§ **EXCERPT PROVIDED**
+ + + + + + +

Pavlo Platonovych Chubynsky (; 1839 – January 26, 1884) was a Ukrainian poet and ethnographer whose poem Shche ne vmerla Ukraina (Ukraine Has Not Yet Perished) was set to music and adapted as the Ukrainian national anthem.

Chubynsky was born in the Chubynsky's estate that was located just outside village Hora, Pereyaslav county, Poltava Governorate. Today the place is known as a separate village Chubynske, Boryspil Raion that is located midway between Kyiv and Boryspil International Airport in the Kyiv Oblast.

In 1863 the Ukrainian nationalist journal based in Lviv,  Meta (The Goal), published the poem but mistakenly ascribed it to Taras Shevchenko. In the same year it was set to music by the Galician composer Mykhailo Verbytsky (1815–1870), first for solo and later choral performance.

+ + + + + + +

§ **SUPPLIED DATA**
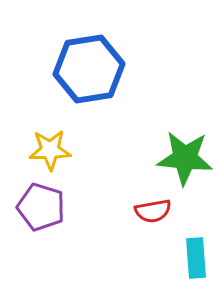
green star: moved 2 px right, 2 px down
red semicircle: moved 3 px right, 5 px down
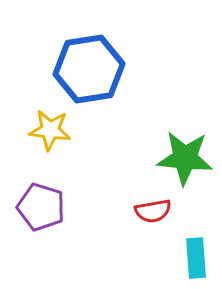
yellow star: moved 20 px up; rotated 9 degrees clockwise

+ + + + + + +

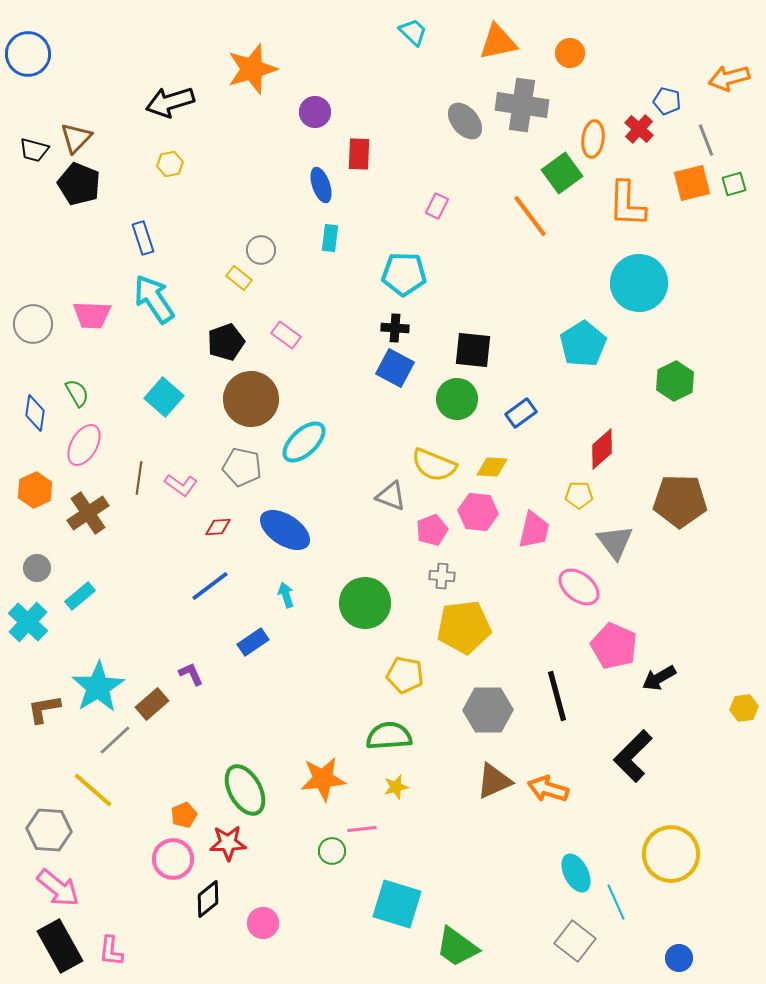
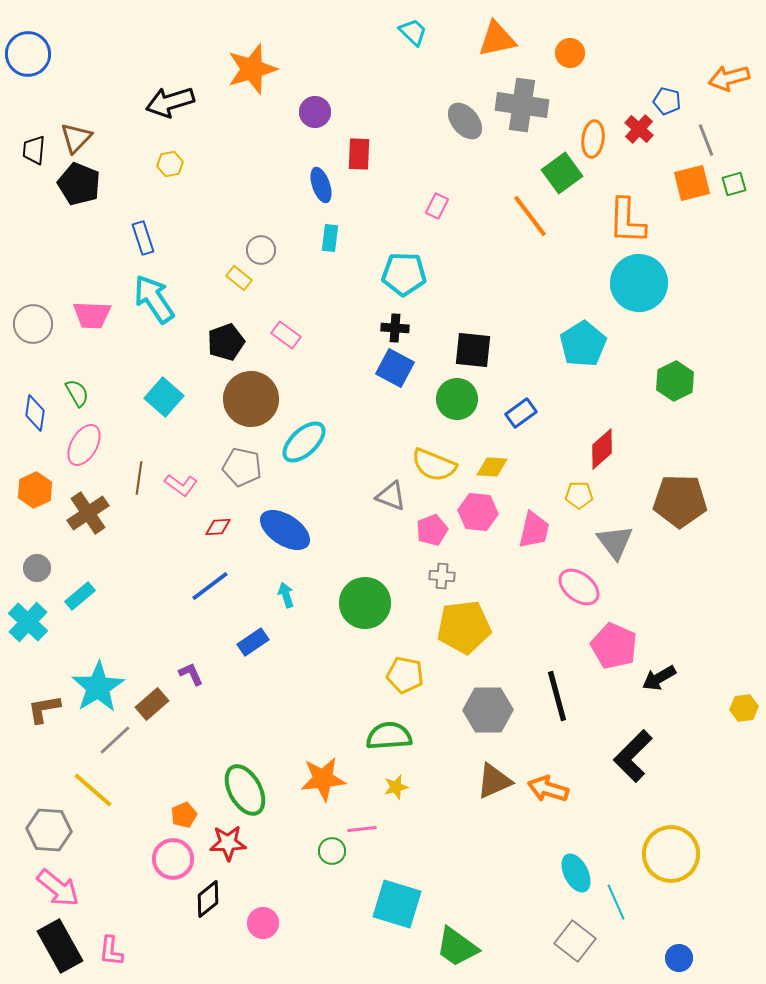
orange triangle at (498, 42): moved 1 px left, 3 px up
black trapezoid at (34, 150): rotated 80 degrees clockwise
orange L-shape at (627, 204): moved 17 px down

+ + + + + + +

§ **COMPLETE THE FOLLOWING**
- 1) In the text about Pavlo Chubynsky, copy the passage from "Chubynsky was born" to "the Kyiv Oblast.", switching "Kyiv Oblast" to "Kyiv Region".
- 2) Render the records from the line with "green star: moved 2 px right, 2 px down" to the line with "red semicircle: moved 3 px right, 5 px down" as a JSON list of strings, one string per line.

§ **OUTPUTS BY TASK**
- 1)
Chubynsky was born in the Chubynsky's estate that was located just outside village Hora, Pereyaslav county, Poltava Governorate. Today the place is known as a separate village Chubynske, Boryspil Raion that is located midway between Kyiv and Boryspil International Airport in the Kyiv Region.

- 2)
[
  "green star: moved 2 px right, 2 px down",
  "red semicircle: moved 3 px right, 5 px down"
]